You think you can rightfully compare a Subcompact to a Midsize, AND throw out ALL technical advances. Let's see...It's 1964. Radial tires haven't been widely accepted yet...Formula 1 even uses crossplies. Tires are all narrow and skinny. Disc brakes are expensive. Given all of this, the big-engined GTO could actually go around corners quite well for a car of its' age. The suspension was stronger and tuned to help rotate the car better. It had larger wheels and wider tires, sometimes alloy wheels. Of course, it was an intermediate. You didn't expect it to handle like an all-out sports car. It was too heavy...too physically large. But you could still drive on the highway with a modicum of comfort, too.
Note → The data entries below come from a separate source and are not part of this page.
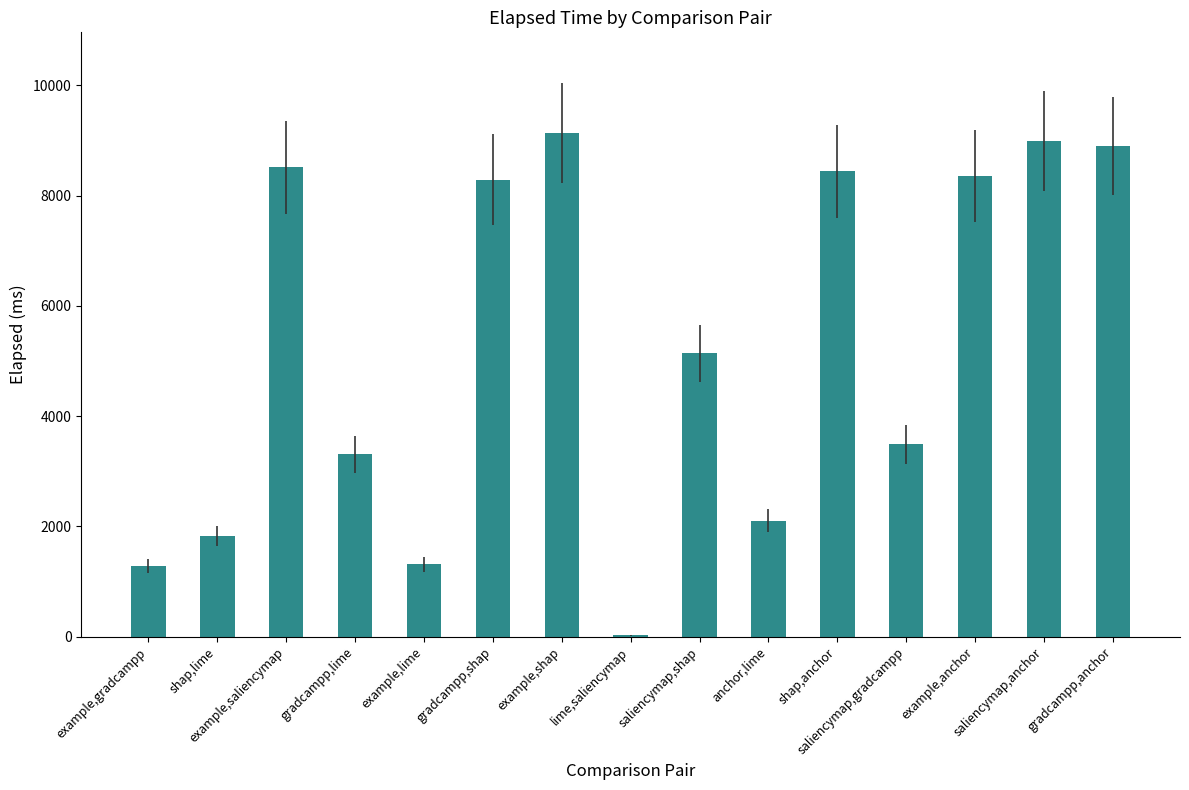

What is the maximum value shown in the chart?

9134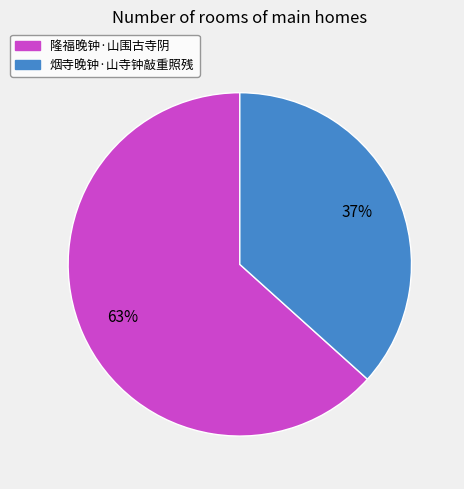

What is the largest slice in the pie chart?

隆福晚钟·山围古寺阴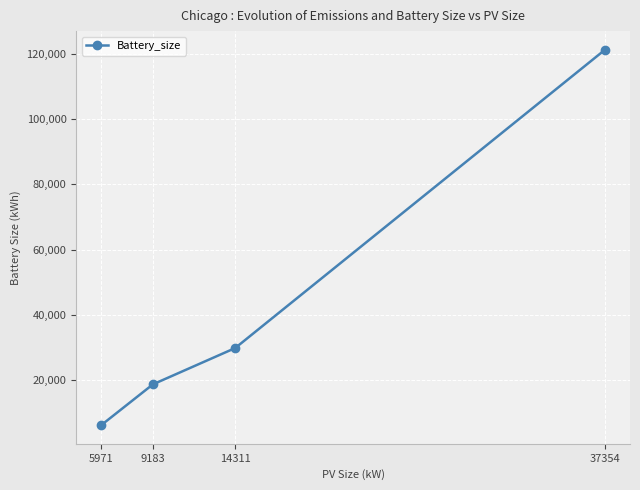

Is it true that the value at 37354 is 121192.4?

True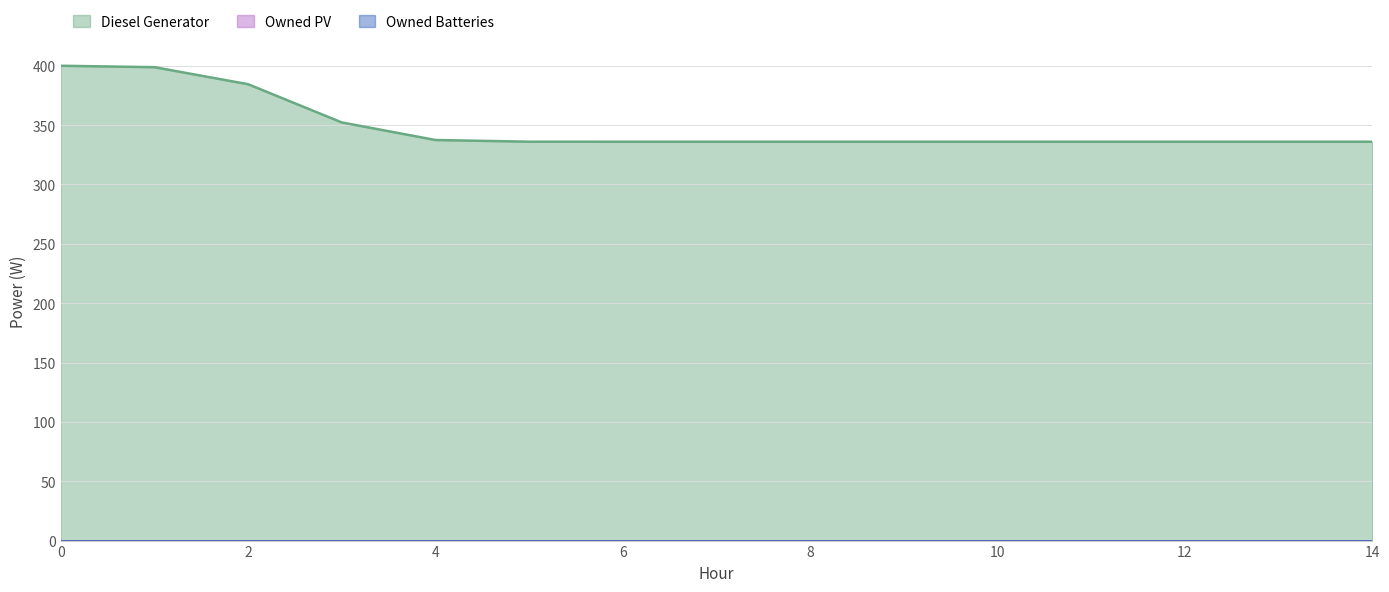

Which has a higher value, 6 or 8?

6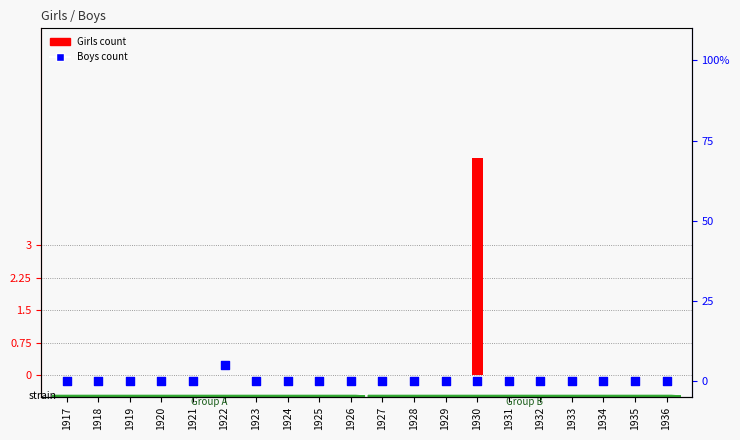

Which series reaches the maximum Y coordinate?

Girls count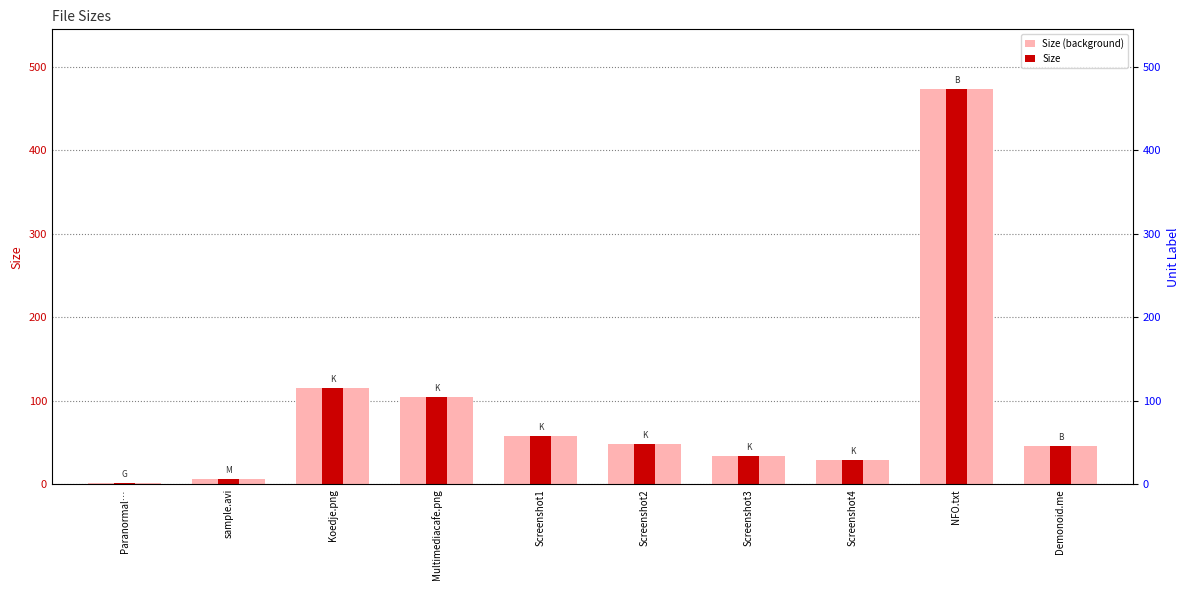

What value does the Size series have at Demonoid.me?

46.0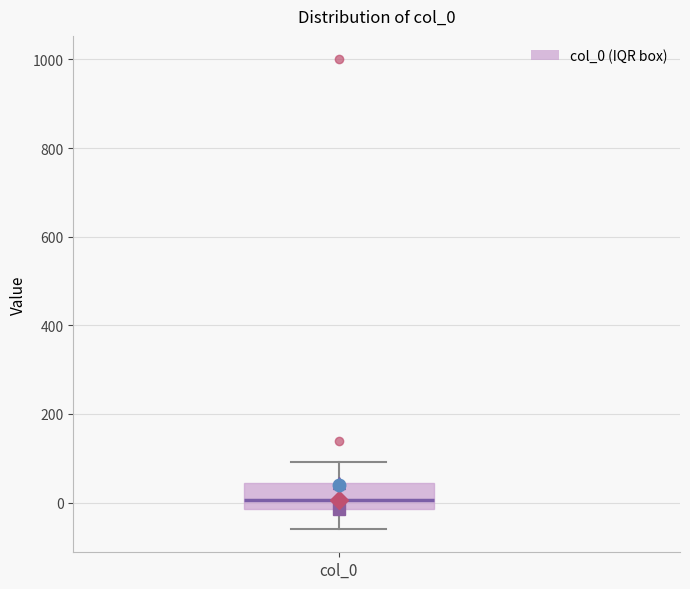

Where does the median line of the box for col_0 sit on the y-axis? The values are not printed on the chart, so give them approximately, as read against the axis.

0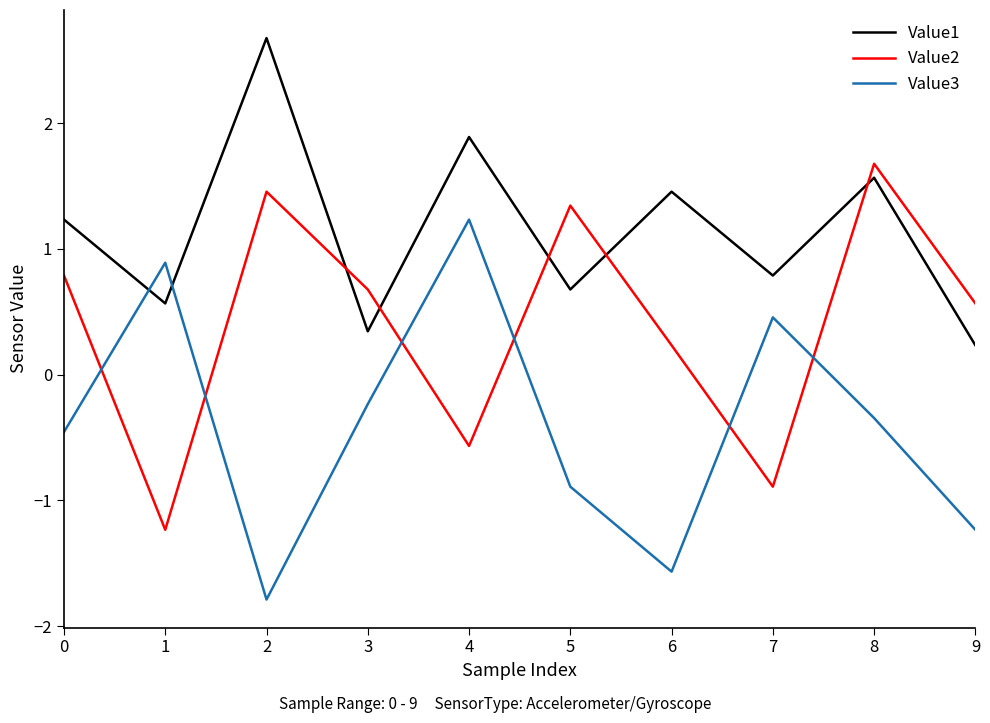

At which label does Value3 reach its minimum?

2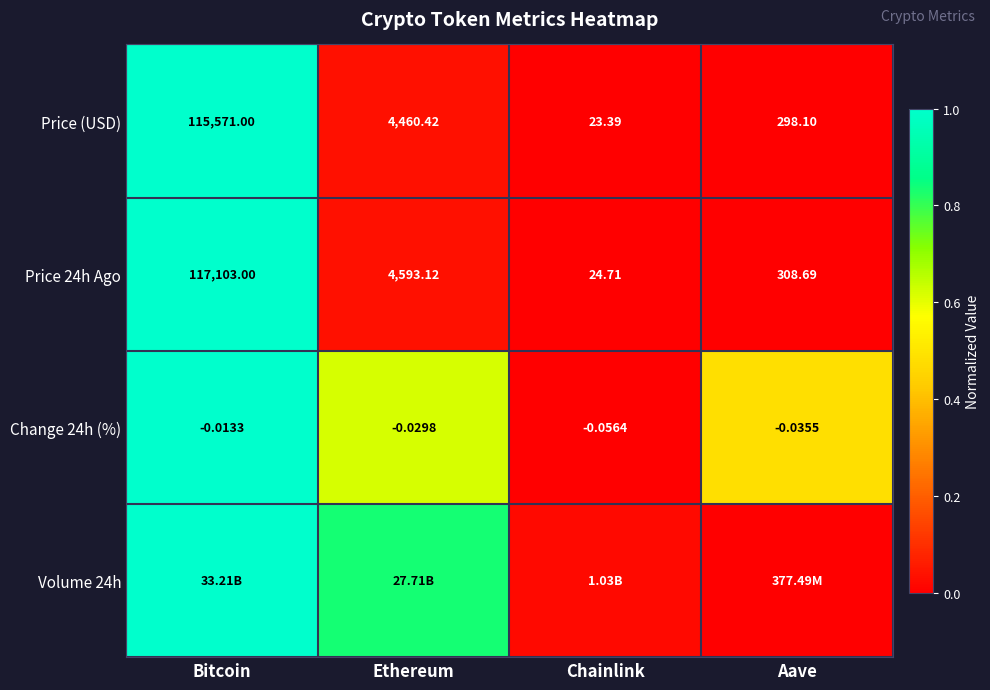

Is the value of Change 24h (%) at Bitcoin greater than the value of Price 24h Ago at Bitcoin?

No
If you bought the BMW, you gave up a lot of that.

Let me put it this way: my "midsize" 1967 LeMans, which is the same chassis and nearly all the same sheetmetal as a GTO, is much closer in size to a modern Crown Vic than it is to anything else. It's about the size of a 7 series, not a 3 series. And it didn't cost anything like what a 3 series would have cost in equivalent dollars. Of course a more expensive, smaller car is going to handle better. And it wouldn't have been faster, even so.
 
You're mistaking my using the goat as an example, as me excoriating it as the definitive example of lousy American cars. It isn't. The point was that it's performance heritage was one dimensional, probably because of the lack of disc bakes as standard etc. FWIW BMW made its current reputation on the back of the Neue Klasse/ 2002, which had all those "performance features" standard.

But we're just talking circles around each other
 
i have v6 85 with a stock engine in and my dads fiat x19 can't touch, i've driven them both and like the fiero allot more, even if it is a GM patchwork car
 
Let me see if I understood correctly. 2471cc, 92HP?

Uncool.

On top of that V6, yes it is not impressive in performance,
but drive it, still not impressive comparing to my diesel company car,

but in the end the Fiero is really nice to drive with the engine just behind you and quite a nice growl coming out of the exhausts.

P.S.: I would not recommend it as a car to prepare for circuit, but would like to see it in GT5, certainly the Indy 500 version with
2.7L engine produced 232 horses
, it might convince some people on the qualities of this car.